LISTED ENTRIES:
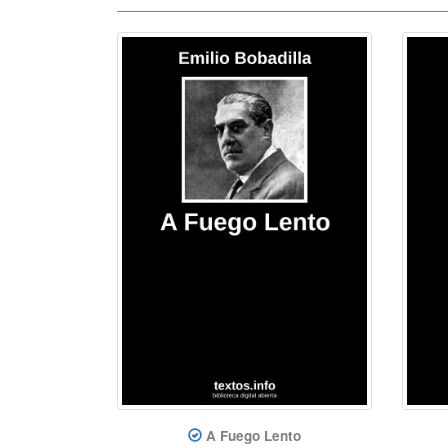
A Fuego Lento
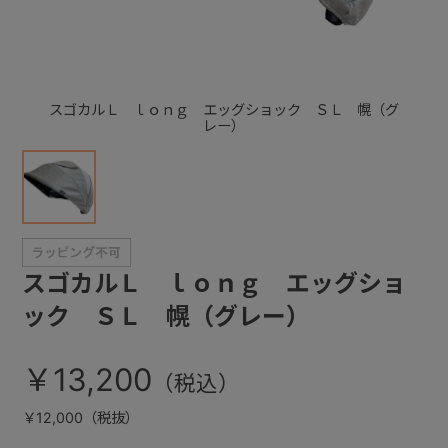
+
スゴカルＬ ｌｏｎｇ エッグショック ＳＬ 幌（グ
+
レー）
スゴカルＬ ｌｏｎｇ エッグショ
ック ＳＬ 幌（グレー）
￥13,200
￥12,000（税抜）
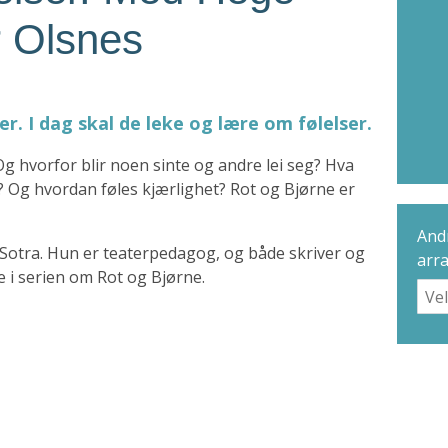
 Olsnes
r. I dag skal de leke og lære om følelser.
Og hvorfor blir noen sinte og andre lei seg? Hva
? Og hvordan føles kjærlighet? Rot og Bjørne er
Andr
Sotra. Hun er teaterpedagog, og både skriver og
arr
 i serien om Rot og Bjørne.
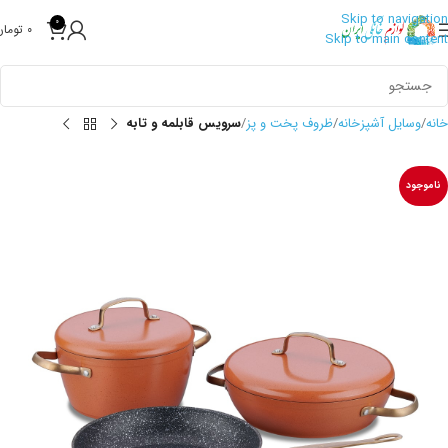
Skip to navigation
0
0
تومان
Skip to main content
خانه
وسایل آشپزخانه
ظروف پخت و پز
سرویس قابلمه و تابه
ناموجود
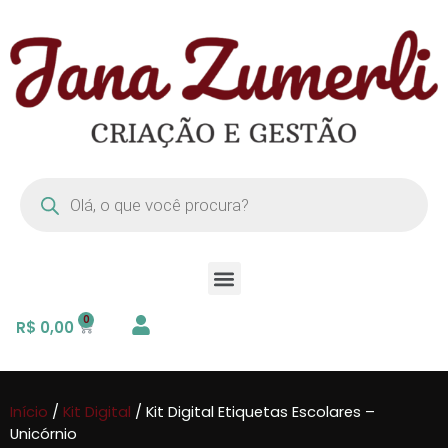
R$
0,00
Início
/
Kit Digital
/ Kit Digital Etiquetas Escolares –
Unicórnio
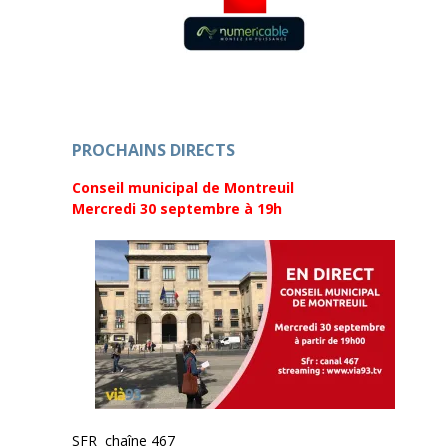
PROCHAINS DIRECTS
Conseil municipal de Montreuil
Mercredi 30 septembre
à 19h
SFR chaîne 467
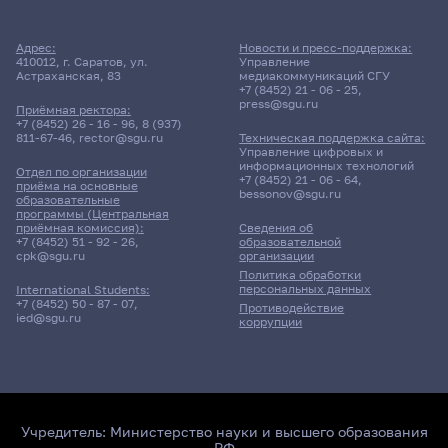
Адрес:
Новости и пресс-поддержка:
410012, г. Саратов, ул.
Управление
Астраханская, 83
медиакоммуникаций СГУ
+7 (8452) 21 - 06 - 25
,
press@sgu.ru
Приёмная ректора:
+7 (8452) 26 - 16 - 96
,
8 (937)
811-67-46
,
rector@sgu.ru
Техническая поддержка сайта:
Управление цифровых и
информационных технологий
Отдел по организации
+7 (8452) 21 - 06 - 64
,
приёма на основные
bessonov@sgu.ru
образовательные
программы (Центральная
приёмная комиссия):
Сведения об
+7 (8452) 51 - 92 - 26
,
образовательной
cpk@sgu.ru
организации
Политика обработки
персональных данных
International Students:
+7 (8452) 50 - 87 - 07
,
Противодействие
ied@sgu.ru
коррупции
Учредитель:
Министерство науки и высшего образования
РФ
--
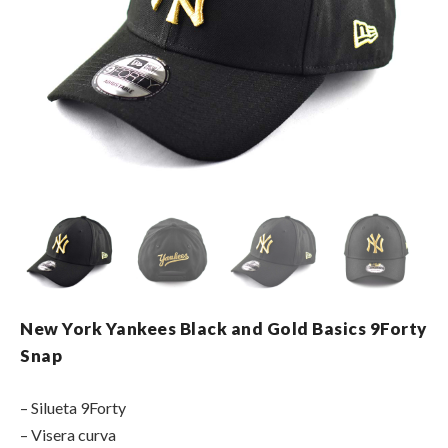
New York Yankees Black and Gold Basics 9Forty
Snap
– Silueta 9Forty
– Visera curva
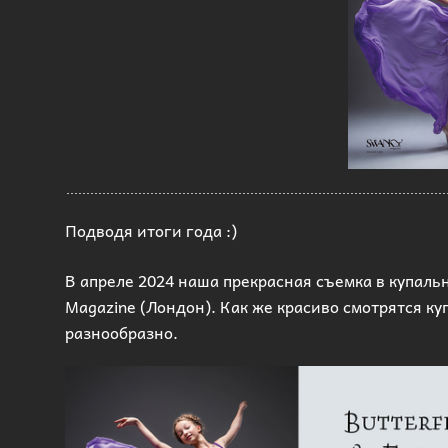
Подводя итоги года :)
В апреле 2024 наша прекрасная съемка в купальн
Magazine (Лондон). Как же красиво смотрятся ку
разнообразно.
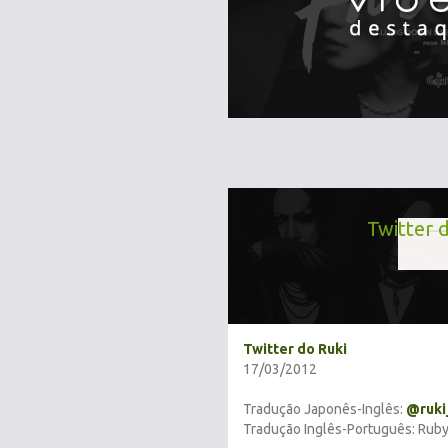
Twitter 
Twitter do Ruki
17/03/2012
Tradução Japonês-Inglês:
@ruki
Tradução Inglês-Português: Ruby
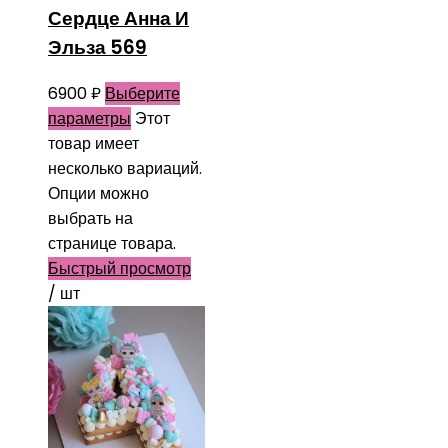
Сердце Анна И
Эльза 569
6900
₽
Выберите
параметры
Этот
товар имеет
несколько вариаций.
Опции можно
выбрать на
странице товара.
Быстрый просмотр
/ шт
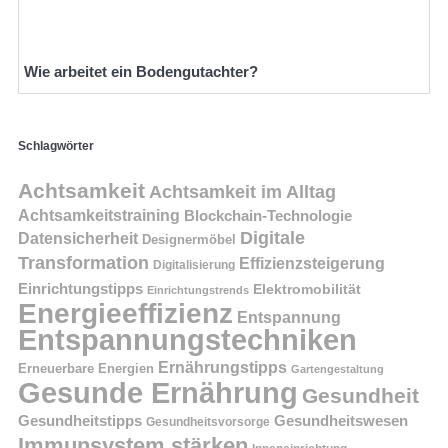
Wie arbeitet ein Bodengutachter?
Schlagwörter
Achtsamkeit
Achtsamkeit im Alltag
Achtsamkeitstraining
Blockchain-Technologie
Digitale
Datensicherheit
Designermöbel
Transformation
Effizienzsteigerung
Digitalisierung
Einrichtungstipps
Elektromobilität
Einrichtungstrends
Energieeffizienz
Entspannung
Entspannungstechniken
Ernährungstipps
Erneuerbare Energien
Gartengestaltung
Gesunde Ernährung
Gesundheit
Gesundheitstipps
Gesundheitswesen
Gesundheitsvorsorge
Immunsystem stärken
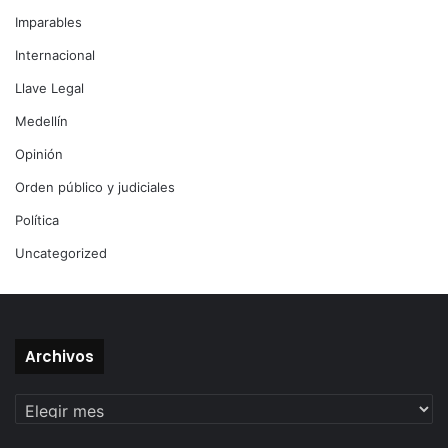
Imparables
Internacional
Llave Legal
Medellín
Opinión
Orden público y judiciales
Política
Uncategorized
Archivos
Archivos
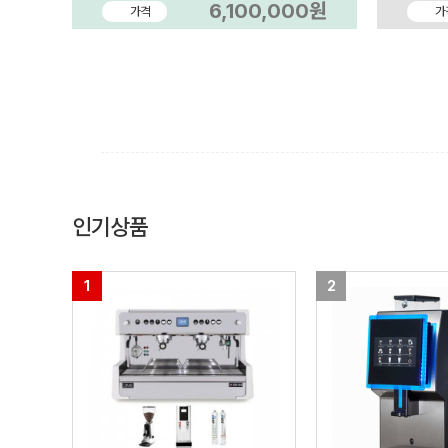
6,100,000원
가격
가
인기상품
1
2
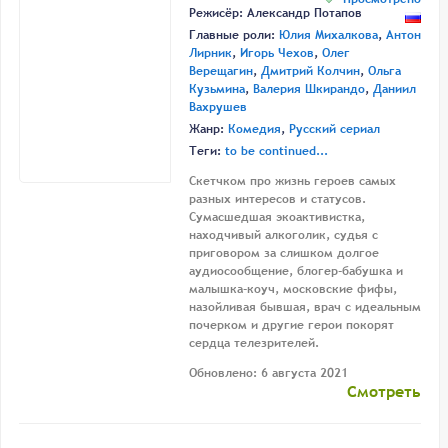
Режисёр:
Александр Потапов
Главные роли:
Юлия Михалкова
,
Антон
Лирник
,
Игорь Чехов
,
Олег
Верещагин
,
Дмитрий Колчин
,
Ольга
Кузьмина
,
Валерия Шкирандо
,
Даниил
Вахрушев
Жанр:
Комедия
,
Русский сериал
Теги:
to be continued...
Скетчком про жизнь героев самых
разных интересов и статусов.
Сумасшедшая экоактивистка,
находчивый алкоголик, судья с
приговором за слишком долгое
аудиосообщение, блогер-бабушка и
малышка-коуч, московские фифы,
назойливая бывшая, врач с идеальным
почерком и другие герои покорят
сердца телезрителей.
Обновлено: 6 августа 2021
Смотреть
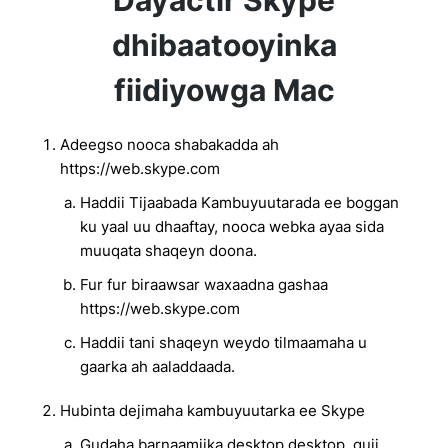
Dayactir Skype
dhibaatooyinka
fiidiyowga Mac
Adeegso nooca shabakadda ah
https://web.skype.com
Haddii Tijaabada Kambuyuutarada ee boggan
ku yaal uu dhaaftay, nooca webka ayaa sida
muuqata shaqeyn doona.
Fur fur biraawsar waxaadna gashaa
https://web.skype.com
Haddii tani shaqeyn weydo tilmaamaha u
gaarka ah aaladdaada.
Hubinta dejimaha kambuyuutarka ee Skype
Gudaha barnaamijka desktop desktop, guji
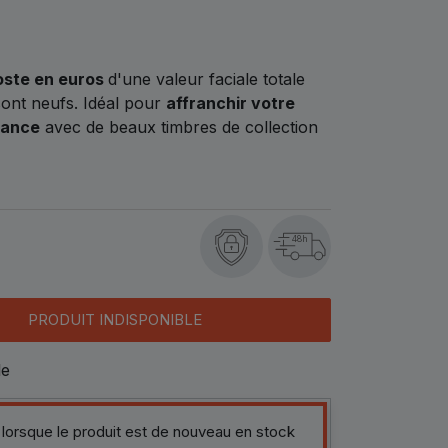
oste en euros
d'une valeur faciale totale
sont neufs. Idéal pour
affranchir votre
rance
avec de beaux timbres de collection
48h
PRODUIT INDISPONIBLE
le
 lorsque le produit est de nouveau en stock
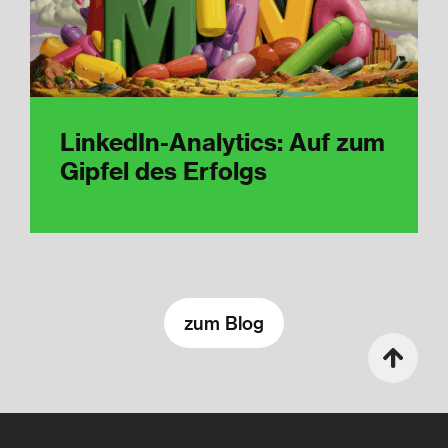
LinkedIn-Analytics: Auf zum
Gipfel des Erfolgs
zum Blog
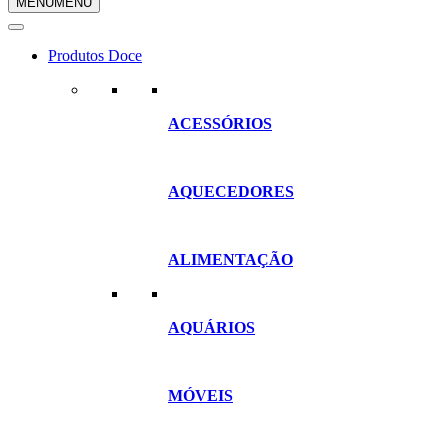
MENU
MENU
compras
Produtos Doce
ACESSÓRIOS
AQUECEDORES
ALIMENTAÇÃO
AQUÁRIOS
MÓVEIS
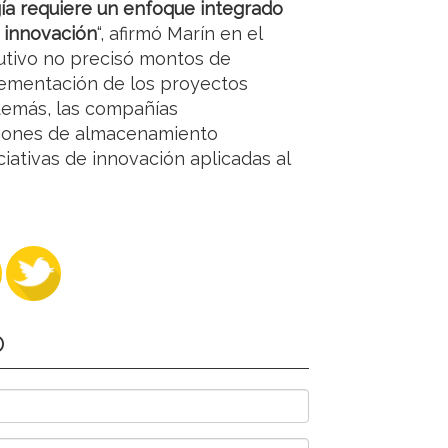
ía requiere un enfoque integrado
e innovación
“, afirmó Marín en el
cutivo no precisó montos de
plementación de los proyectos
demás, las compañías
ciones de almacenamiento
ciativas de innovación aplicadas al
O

EXERCISE DETAILS: Where the word "Haddii" occurs in a line of the records, copy that line.

WRITTEN ANSWER:
Haddii Tijaabada Kambuyuutarada ee boggan
Haddii tani shaqeyn weydo tilmaamaha u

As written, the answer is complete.